TASK ITEM:
Copy the records below exactly, omitting any pictures they contain.

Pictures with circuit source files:
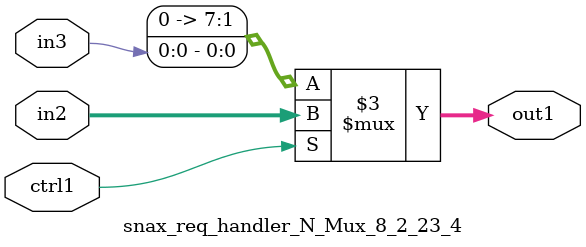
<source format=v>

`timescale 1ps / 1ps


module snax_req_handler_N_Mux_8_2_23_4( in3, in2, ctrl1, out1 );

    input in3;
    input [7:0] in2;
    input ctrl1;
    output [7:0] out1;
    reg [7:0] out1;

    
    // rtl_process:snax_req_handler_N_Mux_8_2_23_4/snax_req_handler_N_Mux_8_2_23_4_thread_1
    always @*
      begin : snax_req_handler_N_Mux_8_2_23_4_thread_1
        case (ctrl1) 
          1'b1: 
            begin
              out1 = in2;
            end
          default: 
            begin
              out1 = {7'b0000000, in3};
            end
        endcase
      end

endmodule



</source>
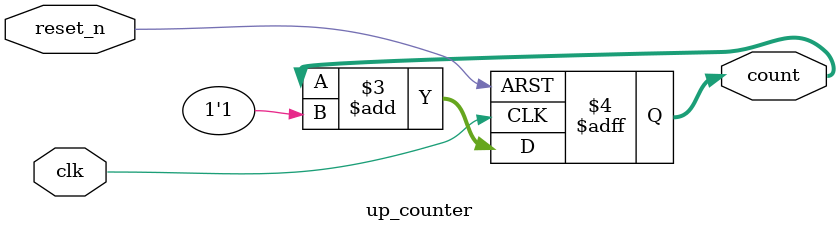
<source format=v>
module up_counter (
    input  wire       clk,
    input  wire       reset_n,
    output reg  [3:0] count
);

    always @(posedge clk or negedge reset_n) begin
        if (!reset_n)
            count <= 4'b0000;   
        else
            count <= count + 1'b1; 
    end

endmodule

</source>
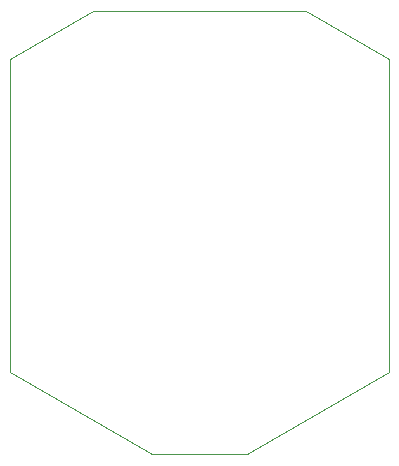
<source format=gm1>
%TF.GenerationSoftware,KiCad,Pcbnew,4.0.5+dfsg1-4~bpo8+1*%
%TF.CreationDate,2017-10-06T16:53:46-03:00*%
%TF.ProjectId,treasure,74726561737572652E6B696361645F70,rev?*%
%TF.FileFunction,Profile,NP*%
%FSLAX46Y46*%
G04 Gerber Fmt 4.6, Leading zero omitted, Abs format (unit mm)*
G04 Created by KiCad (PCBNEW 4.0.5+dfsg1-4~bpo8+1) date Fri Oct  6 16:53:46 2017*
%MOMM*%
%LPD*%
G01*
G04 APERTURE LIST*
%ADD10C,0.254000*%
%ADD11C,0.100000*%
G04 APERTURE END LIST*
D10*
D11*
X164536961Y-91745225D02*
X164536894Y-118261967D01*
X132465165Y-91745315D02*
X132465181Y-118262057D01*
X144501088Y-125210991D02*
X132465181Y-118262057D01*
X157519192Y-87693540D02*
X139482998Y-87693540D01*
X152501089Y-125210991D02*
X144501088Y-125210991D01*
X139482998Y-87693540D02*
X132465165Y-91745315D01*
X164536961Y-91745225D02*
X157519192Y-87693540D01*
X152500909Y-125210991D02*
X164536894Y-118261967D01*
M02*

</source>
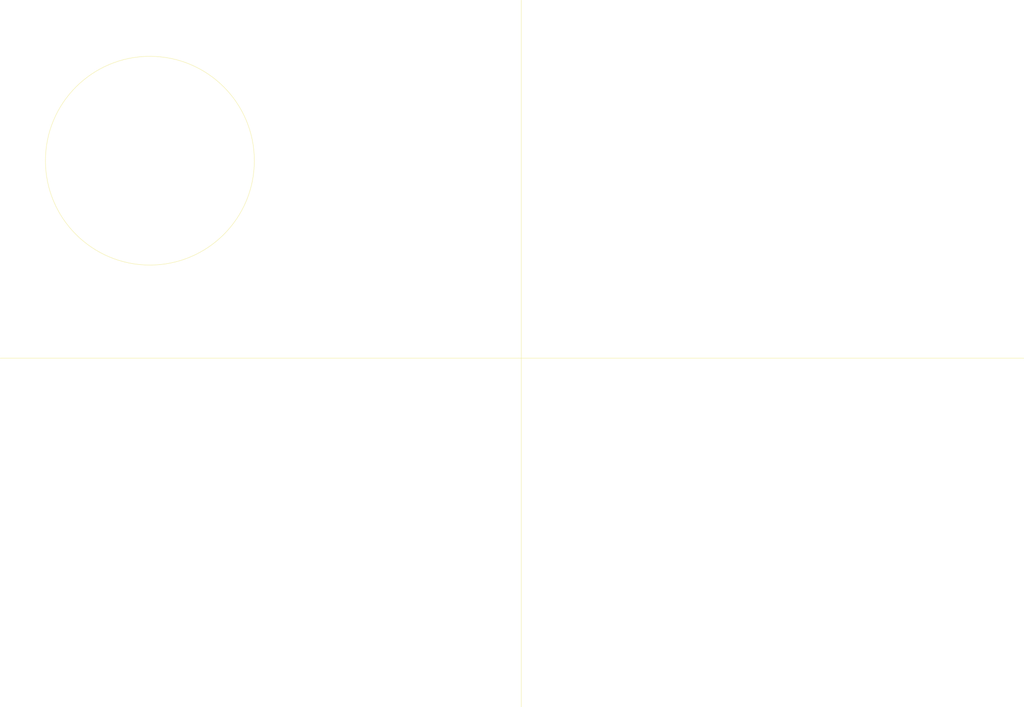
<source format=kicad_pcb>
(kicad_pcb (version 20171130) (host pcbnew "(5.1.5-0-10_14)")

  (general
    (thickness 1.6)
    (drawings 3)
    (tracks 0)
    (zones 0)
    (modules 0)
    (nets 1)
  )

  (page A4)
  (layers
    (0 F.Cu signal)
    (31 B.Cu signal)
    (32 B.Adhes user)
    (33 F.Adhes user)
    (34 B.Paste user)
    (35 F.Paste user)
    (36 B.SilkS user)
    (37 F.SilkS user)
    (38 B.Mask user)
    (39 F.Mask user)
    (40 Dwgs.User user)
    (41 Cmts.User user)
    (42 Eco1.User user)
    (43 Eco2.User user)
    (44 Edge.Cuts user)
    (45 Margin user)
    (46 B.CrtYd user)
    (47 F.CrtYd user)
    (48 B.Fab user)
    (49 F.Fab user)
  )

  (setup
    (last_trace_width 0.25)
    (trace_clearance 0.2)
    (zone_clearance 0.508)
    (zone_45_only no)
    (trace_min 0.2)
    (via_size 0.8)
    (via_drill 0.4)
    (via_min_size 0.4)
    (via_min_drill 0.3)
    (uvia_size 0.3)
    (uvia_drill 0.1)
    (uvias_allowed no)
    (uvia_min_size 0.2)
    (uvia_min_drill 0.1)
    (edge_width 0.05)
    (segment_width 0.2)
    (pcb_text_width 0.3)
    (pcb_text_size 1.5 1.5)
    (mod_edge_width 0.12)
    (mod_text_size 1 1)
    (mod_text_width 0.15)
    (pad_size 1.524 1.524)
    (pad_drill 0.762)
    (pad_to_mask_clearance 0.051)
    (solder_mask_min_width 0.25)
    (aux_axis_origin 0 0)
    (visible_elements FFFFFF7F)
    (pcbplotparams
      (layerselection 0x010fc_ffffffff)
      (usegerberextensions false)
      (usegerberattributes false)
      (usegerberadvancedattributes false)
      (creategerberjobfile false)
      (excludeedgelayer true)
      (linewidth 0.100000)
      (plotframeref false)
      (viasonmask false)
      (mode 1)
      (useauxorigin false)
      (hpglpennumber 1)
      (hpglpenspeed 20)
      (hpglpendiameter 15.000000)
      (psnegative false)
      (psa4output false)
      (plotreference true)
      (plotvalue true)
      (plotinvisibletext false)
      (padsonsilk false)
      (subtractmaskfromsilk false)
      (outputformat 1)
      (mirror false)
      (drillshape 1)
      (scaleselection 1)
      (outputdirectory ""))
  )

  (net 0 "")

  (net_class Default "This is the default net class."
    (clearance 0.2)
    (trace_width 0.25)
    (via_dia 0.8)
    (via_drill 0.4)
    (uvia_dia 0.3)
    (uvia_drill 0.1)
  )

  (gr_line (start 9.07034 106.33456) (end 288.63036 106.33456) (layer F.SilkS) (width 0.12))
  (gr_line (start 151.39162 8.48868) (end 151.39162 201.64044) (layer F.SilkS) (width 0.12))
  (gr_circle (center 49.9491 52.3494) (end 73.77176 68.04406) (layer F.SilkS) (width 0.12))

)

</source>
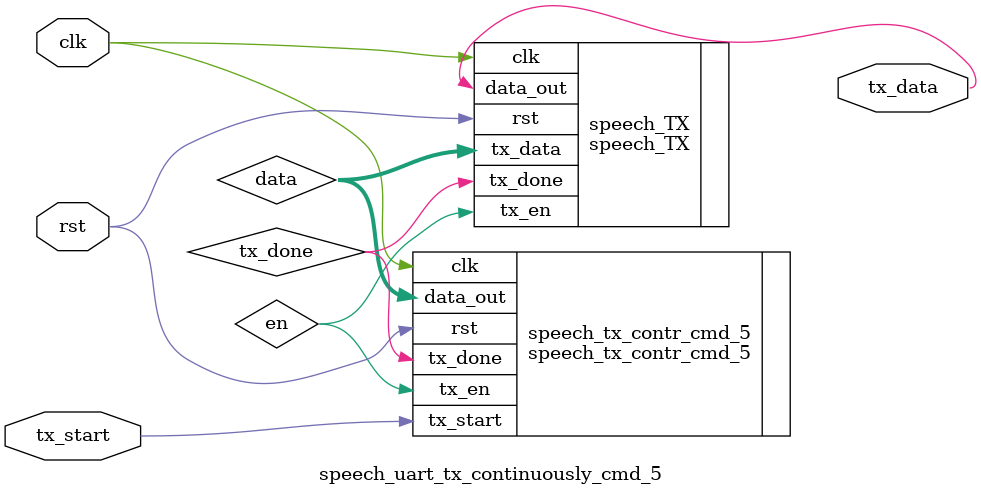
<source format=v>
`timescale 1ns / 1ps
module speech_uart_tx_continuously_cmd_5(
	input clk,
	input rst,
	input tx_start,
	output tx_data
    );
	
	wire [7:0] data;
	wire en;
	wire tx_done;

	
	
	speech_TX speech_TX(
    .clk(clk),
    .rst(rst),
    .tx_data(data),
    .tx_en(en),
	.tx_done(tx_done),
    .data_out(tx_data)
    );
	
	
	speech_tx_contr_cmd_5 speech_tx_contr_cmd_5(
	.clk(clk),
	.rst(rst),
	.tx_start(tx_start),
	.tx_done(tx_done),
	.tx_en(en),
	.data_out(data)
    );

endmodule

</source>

RESULT FOR THIS EXERCISE:
<source format=v>

`timescale 1ps / 1ps


module snax_req_handler_N_Mux_8_2_23_4( in3, in2, ctrl1, out1 );

    input in3;
    input [7:0] in2;
    input ctrl1;
    output [7:0] out1;
    reg [7:0] out1;

    
    // rtl_process:snax_req_handler_N_Mux_8_2_23_4/snax_req_handler_N_Mux_8_2_23_4_thread_1
    always @*
      begin : snax_req_handler_N_Mux_8_2_23_4_thread_1
        case (ctrl1) 
          1'b1: 
            begin
              out1 = in2;
            end
          default: 
            begin
              out1 = {7'b0000000, in3};
            end
        endcase
      end

endmodule



</source>
<source format=v>
module up_counter (
    input  wire       clk,
    input  wire       reset_n,
    output reg  [3:0] count
);

    always @(posedge clk or negedge reset_n) begin
        if (!reset_n)
            count <= 4'b0000;   
        else
            count <= count + 1'b1; 
    end

endmodule

</source>
<source format=gm1>
%TF.GenerationSoftware,KiCad,Pcbnew,4.0.5+dfsg1-4~bpo8+1*%
%TF.CreationDate,2017-10-06T16:53:46-03:00*%
%TF.ProjectId,treasure,74726561737572652E6B696361645F70,rev?*%
%TF.FileFunction,Profile,NP*%
%FSLAX46Y46*%
G04 Gerber Fmt 4.6, Leading zero omitted, Abs format (unit mm)*
G04 Created by KiCad (PCBNEW 4.0.5+dfsg1-4~bpo8+1) date Fri Oct  6 16:53:46 2017*
%MOMM*%
%LPD*%
G01*
G04 APERTURE LIST*
%ADD10C,0.254000*%
%ADD11C,0.100000*%
G04 APERTURE END LIST*
D10*
D11*
X164536961Y-91745225D02*
X164536894Y-118261967D01*
X132465165Y-91745315D02*
X132465181Y-118262057D01*
X144501088Y-125210991D02*
X132465181Y-118262057D01*
X157519192Y-87693540D02*
X139482998Y-87693540D01*
X152501089Y-125210991D02*
X144501088Y-125210991D01*
X139482998Y-87693540D02*
X132465165Y-91745315D01*
X164536961Y-91745225D02*
X157519192Y-87693540D01*
X152500909Y-125210991D02*
X164536894Y-118261967D01*
M02*

</source>
<source format=kicad_pcb>
(kicad_pcb (version 20171130) (host pcbnew "(5.1.5-0-10_14)")

  (general
    (thickness 1.6)
    (drawings 3)
    (tracks 0)
    (zones 0)
    (modules 0)
    (nets 1)
  )

  (page A4)
  (layers
    (0 F.Cu signal)
    (31 B.Cu signal)
    (32 B.Adhes user)
    (33 F.Adhes user)
    (34 B.Paste user)
    (35 F.Paste user)
    (36 B.SilkS user)
    (37 F.SilkS user)
    (38 B.Mask user)
    (39 F.Mask user)
    (40 Dwgs.User user)
    (41 Cmts.User user)
    (42 Eco1.User user)
    (43 Eco2.User user)
    (44 Edge.Cuts user)
    (45 Margin user)
    (46 B.CrtYd user)
    (47 F.CrtYd user)
    (48 B.Fab user)
    (49 F.Fab user)
  )

  (setup
    (last_trace_width 0.25)
    (trace_clearance 0.2)
    (zone_clearance 0.508)
    (zone_45_only no)
    (trace_min 0.2)
    (via_size 0.8)
    (via_drill 0.4)
    (via_min_size 0.4)
    (via_min_drill 0.3)
    (uvia_size 0.3)
    (uvia_drill 0.1)
    (uvias_allowed no)
    (uvia_min_size 0.2)
    (uvia_min_drill 0.1)
    (edge_width 0.05)
    (segment_width 0.2)
    (pcb_text_width 0.3)
    (pcb_text_size 1.5 1.5)
    (mod_edge_width 0.12)
    (mod_text_size 1 1)
    (mod_text_width 0.15)
    (pad_size 1.524 1.524)
    (pad_drill 0.762)
    (pad_to_mask_clearance 0.051)
    (solder_mask_min_width 0.25)
    (aux_axis_origin 0 0)
    (visible_elements FFFFFF7F)
    (pcbplotparams
      (layerselection 0x010fc_ffffffff)
      (usegerberextensions false)
      (usegerberattributes false)
      (usegerberadvancedattributes false)
      (creategerberjobfile false)
      (excludeedgelayer true)
      (linewidth 0.100000)
      (plotframeref false)
      (viasonmask false)
      (mode 1)
      (useauxorigin false)
      (hpglpennumber 1)
      (hpglpenspeed 20)
      (hpglpendiameter 15.000000)
      (psnegative false)
      (psa4output false)
      (plotreference true)
      (plotvalue true)
      (plotinvisibletext false)
      (padsonsilk false)
      (subtractmaskfromsilk false)
      (outputformat 1)
      (mirror false)
      (drillshape 1)
      (scaleselection 1)
      (outputdirectory ""))
  )

  (net 0 "")

  (net_class Default "This is the default net class."
    (clearance 0.2)
    (trace_width 0.25)
    (via_dia 0.8)
    (via_drill 0.4)
    (uvia_dia 0.3)
    (uvia_drill 0.1)
  )

  (gr_line (start 9.07034 106.33456) (end 288.63036 106.33456) (layer F.SilkS) (width 0.12))
  (gr_line (start 151.39162 8.48868) (end 151.39162 201.64044) (layer F.SilkS) (width 0.12))
  (gr_circle (center 49.9491 52.3494) (end 73.77176 68.04406) (layer F.SilkS) (width 0.12))

)

</source>
<source format=v>
`timescale 1ns / 1ps
module speech_uart_tx_continuously_cmd_5(
	input clk,
	input rst,
	input tx_start,
	output tx_data
    );
	
	wire [7:0] data;
	wire en;
	wire tx_done;

	
	
	speech_TX speech_TX(
    .clk(clk),
    .rst(rst),
    .tx_data(data),
    .tx_en(en),
	.tx_done(tx_done),
    .data_out(tx_data)
    );
	
	
	speech_tx_contr_cmd_5 speech_tx_contr_cmd_5(
	.clk(clk),
	.rst(rst),
	.tx_start(tx_start),
	.tx_done(tx_done),
	.tx_en(en),
	.data_out(data)
    );

endmodule

</source>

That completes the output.